--- Problem ---
Lay out every line of the rows below as a Markdown table with the columns Number and Line. Leave out blank lines and the pictures.
/---
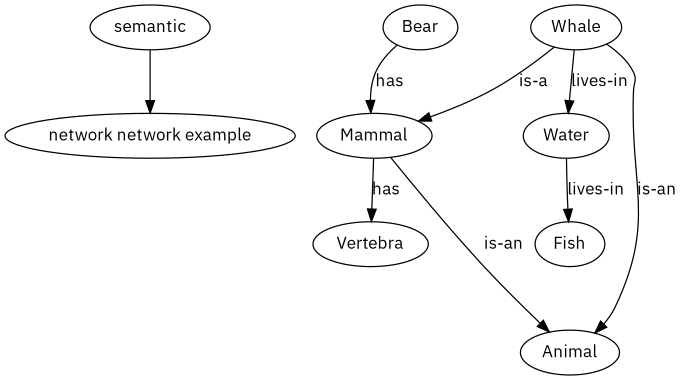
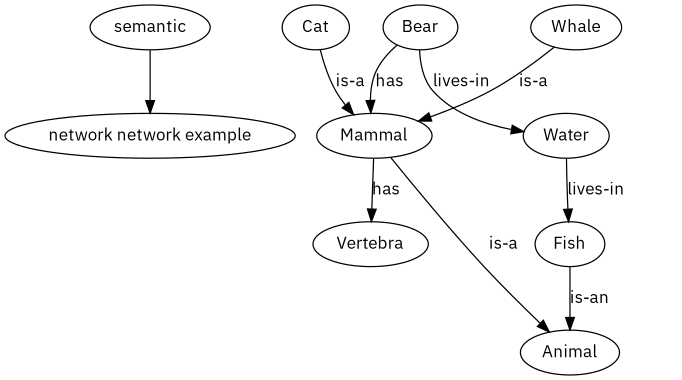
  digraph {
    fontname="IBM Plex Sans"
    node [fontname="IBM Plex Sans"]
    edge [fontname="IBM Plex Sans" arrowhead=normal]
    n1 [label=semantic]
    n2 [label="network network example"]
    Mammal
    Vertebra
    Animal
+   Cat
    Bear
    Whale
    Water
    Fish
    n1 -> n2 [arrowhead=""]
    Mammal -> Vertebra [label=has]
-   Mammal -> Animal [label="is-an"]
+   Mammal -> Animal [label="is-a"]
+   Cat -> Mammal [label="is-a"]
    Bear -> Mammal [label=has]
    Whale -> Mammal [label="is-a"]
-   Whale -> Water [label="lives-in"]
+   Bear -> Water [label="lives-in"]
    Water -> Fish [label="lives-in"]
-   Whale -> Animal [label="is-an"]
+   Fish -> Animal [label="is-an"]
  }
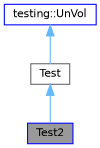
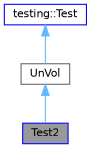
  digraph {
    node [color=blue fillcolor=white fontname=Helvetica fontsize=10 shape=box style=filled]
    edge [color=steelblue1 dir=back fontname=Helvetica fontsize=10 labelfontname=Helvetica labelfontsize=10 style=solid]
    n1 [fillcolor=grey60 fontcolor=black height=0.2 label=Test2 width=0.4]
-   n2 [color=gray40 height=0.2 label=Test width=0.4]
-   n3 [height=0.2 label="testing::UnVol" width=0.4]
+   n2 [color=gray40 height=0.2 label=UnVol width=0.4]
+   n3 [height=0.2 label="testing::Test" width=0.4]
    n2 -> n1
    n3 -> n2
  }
\---
--- Task answer ---
| Number | Line |
|---|---|
| 1 |   digraph { |
| 2 |     fontname="IBM Plex Sans" |
| 3 |     node [fontname="IBM Plex Sans"] |
| 4 |     edge [fontname="IBM Plex Sans" arrowhead=normal] |
| 5 |     n1 [label=semantic] |
| 6 |     n2 [label="network network example"] |
| 7 |     Mammal |
| 8 |     Vertebra |
| 9 |     Animal |
| 10 | +   Cat |
| 11 |     Bear |
| 12 |     Whale |
| 13 |     Water |
| 14 |     Fish |
| 15 |     n1 -> n2 [arrowhead=""] |
| 16 |     Mammal -> Vertebra [label=has] |
| 17 | -   Mammal -> Animal [label="is-an"] |
| 18 | +   Mammal -> Animal [label="is-a"] |
| 19 | +   Cat -> Mammal [label="is-a"] |
| 20 |     Bear -> Mammal [label=has] |
| 21 |     Whale -> Mammal [label="is-a"] |
| 22 | -   Whale -> Water [label="lives-in"] |
| 23 | +   Bear -> Water [label="lives-in"] |
| 24 |     Water -> Fish [label="lives-in"] |
| 25 | -   Whale -> Animal [label="is-an"] |
| 26 | +   Fish -> Animal [label="is-an"] |
| 27 |   } |
| 28 |   digraph { |
| 29 |     node [color=blue fillcolor=white fontname=Helvetica fontsize=10 shape=box style=filled] |
| 30 |     edge [color=steelblue1 dir=back fontname=Helvetica fontsize=10 labelfontname=Helvetica labelfontsize=10 style=solid] |
| 31 |     n1 [fillcolor=grey60 fontcolor=black height=0.2 label=Test2 width=0.4] |
| 32 | -   n2 [color=gray40 height=0.2 label=Test width=0.4] |
| 33 | -   n3 [height=0.2 label="testing::UnVol" width=0.4] |
| 34 | +   n2 [color=gray40 height=0.2 label=UnVol width=0.4] |
| 35 | +   n3 [height=0.2 label="testing::Test" width=0.4] |
| 36 |     n2 -> n1 |
| 37 |     n3 -> n2 |
| 38 |   } |